EXERCISE REQUIREMENTS -
Copy out each line below that has the word "linecap" in it.

Segment Start: GIVEN ENTRIES

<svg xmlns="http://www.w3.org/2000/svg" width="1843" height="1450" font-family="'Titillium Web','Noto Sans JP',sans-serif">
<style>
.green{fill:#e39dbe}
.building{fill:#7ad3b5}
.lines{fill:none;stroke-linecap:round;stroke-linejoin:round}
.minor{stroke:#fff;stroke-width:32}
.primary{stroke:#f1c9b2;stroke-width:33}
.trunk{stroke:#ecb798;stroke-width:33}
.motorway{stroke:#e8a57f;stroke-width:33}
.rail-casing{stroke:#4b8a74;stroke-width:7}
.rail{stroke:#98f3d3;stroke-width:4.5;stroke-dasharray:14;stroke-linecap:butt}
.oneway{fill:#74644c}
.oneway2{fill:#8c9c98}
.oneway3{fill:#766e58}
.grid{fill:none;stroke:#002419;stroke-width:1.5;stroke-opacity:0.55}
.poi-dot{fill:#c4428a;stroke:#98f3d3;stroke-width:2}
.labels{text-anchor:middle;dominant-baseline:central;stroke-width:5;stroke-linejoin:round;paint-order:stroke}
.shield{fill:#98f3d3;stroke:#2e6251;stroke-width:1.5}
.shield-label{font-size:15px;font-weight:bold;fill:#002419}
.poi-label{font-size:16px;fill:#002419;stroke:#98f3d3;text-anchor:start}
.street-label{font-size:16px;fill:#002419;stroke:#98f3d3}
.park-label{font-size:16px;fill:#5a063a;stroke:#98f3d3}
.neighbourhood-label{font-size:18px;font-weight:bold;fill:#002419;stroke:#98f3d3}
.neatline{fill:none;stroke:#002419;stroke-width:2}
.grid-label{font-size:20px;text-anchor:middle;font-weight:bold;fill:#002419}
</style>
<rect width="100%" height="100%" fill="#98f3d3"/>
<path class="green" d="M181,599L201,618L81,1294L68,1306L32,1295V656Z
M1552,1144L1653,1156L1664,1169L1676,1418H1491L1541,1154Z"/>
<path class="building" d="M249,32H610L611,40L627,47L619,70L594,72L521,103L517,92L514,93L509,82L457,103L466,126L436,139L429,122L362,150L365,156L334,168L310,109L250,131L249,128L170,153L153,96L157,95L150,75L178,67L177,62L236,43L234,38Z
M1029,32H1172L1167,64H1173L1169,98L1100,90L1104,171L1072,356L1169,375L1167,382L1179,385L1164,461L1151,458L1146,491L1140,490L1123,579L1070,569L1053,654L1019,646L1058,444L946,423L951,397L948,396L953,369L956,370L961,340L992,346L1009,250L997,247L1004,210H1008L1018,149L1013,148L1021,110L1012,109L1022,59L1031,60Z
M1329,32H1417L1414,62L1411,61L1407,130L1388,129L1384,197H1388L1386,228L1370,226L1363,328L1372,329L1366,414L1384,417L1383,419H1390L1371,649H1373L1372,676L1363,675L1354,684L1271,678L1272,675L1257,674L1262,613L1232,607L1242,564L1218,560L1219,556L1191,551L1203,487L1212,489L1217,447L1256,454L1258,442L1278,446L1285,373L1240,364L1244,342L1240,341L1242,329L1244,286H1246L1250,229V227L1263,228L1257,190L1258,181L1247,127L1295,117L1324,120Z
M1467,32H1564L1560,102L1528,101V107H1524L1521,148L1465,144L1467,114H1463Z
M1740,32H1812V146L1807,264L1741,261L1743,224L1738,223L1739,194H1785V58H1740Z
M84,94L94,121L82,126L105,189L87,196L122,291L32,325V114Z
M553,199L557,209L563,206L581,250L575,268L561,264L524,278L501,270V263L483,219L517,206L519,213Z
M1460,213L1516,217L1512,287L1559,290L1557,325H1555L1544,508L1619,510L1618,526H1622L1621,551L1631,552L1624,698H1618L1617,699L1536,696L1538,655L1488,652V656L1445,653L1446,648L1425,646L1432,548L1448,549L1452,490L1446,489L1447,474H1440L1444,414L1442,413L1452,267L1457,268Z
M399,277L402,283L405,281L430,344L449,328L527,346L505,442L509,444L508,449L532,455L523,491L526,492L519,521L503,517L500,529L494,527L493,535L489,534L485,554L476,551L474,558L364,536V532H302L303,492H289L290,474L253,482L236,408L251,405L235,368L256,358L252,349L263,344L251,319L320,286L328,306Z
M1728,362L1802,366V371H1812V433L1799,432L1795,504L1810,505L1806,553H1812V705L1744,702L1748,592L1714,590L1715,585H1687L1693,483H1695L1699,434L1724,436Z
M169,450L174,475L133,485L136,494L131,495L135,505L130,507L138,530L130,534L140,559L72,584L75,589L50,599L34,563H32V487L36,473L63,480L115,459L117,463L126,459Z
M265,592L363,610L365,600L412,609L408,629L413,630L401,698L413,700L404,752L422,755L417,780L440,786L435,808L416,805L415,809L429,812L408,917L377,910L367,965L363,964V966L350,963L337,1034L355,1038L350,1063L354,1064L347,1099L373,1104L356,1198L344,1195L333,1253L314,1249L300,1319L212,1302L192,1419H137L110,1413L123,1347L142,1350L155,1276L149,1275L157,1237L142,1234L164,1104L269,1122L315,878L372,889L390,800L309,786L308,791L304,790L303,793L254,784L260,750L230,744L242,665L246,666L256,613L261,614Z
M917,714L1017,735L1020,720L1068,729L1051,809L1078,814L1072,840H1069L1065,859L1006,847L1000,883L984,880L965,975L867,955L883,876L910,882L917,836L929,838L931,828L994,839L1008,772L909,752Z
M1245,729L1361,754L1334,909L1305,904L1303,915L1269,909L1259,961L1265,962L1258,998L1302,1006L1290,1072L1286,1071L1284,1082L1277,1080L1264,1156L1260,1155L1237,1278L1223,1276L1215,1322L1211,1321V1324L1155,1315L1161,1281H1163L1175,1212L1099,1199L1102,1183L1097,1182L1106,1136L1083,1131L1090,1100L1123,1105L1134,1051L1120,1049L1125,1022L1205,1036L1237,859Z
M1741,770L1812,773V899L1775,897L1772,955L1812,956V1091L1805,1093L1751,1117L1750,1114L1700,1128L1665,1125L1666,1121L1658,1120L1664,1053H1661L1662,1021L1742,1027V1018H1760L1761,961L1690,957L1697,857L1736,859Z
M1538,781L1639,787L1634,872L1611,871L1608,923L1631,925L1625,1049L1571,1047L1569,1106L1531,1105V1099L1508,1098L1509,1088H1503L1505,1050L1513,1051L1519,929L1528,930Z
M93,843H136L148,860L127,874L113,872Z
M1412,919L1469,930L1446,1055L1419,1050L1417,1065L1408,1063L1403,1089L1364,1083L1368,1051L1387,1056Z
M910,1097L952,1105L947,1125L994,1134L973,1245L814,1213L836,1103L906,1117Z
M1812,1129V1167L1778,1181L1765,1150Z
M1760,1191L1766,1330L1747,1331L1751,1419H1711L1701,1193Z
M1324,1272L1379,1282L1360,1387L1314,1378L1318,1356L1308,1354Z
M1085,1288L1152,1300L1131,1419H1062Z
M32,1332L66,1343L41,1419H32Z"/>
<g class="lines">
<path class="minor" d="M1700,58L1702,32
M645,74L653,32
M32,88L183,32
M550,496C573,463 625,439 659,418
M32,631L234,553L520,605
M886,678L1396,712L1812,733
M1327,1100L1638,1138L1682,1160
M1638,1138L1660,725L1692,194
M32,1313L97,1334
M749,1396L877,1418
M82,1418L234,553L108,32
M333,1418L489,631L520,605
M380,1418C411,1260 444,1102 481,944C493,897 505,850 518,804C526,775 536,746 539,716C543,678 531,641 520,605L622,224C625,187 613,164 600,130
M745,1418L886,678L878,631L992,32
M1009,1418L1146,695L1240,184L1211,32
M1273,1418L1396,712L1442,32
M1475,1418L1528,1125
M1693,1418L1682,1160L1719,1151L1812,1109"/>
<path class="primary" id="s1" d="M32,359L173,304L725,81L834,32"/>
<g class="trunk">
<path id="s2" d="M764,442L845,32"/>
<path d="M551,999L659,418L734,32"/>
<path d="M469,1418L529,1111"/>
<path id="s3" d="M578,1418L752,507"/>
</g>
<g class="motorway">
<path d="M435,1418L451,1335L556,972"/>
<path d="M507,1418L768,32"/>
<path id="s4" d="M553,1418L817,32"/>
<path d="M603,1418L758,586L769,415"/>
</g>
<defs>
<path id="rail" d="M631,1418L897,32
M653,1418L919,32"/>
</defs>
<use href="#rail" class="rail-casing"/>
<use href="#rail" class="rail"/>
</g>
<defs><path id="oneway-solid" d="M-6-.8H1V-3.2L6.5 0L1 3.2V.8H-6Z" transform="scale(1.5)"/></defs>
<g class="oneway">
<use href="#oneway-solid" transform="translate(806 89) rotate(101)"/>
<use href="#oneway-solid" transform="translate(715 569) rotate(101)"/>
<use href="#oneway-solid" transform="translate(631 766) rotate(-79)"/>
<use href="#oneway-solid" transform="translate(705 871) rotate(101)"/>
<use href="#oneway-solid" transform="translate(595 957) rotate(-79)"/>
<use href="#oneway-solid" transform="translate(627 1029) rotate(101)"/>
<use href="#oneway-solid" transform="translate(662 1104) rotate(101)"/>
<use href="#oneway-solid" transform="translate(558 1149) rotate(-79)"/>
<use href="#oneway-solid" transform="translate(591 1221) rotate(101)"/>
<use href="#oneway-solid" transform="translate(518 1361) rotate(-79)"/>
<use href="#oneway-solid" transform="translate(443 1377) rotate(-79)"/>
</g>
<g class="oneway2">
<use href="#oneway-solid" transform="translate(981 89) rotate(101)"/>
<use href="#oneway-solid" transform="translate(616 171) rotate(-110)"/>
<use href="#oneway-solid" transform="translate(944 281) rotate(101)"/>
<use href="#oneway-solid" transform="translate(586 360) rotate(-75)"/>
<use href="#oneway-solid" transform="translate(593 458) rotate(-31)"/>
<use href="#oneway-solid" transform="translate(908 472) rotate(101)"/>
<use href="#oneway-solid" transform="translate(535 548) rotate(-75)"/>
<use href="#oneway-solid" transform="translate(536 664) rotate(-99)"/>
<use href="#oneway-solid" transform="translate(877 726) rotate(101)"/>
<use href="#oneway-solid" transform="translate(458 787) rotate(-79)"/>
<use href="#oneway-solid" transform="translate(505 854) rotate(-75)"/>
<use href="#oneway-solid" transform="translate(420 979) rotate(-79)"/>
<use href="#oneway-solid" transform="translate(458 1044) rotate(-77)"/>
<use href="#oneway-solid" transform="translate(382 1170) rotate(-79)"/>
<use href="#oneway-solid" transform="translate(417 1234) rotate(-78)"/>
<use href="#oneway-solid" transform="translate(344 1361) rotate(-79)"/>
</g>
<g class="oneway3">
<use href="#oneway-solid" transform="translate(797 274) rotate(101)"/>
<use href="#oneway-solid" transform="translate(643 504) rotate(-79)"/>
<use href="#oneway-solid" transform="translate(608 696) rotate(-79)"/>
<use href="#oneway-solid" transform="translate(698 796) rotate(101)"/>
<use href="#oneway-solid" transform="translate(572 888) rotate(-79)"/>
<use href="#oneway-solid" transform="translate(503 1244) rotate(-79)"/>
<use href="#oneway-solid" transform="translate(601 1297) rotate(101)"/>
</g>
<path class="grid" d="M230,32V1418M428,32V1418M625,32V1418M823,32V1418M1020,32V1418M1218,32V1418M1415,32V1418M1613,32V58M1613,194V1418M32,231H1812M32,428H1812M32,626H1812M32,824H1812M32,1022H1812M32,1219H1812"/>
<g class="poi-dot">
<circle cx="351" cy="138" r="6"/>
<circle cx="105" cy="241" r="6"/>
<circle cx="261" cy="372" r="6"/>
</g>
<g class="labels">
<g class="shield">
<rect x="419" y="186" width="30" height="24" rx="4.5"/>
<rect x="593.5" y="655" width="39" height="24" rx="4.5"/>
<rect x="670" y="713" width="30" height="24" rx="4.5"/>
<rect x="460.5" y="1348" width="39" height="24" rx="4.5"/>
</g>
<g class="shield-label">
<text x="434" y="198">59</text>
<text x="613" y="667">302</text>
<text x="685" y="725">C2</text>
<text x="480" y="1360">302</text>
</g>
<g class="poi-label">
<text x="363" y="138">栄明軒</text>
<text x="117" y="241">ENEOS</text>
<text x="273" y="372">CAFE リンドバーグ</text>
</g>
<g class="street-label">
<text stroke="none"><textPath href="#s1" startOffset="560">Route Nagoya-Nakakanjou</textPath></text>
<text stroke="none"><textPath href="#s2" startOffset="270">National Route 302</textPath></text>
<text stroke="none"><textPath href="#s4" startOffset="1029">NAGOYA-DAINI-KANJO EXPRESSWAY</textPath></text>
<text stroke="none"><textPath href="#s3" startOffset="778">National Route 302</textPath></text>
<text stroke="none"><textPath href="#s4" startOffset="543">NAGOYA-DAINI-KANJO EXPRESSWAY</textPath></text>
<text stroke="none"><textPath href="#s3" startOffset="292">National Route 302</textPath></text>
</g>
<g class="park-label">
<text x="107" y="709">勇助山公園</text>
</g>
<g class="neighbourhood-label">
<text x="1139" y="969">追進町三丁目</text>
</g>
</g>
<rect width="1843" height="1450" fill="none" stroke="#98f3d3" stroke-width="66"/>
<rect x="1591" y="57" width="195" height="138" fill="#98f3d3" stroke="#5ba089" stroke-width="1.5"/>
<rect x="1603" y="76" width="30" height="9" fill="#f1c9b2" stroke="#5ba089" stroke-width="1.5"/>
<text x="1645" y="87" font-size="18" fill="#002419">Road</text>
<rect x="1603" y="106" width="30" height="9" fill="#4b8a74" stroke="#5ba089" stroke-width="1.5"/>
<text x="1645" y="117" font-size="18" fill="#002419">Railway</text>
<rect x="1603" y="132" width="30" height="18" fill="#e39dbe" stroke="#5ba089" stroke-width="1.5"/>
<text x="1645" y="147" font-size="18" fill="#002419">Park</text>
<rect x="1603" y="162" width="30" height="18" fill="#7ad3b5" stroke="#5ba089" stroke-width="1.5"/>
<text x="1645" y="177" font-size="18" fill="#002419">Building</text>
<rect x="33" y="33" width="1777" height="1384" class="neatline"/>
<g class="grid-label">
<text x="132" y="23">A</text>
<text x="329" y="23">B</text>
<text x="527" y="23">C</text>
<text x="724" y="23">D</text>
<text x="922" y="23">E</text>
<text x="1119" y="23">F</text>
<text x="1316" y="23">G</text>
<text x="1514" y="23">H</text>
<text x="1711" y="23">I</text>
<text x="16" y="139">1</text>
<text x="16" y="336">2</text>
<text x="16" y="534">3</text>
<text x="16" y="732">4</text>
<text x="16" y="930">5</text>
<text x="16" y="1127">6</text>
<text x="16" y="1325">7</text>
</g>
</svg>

Segment End: GIVEN ENTRIES

ANSWER TO THIS TASK -
.lines{fill:none;stroke-linecap:round;stroke-linejoin:round}
.rail{stroke:#98f3d3;stroke-width:4.5;stroke-dasharray:14;stroke-linecap:butt}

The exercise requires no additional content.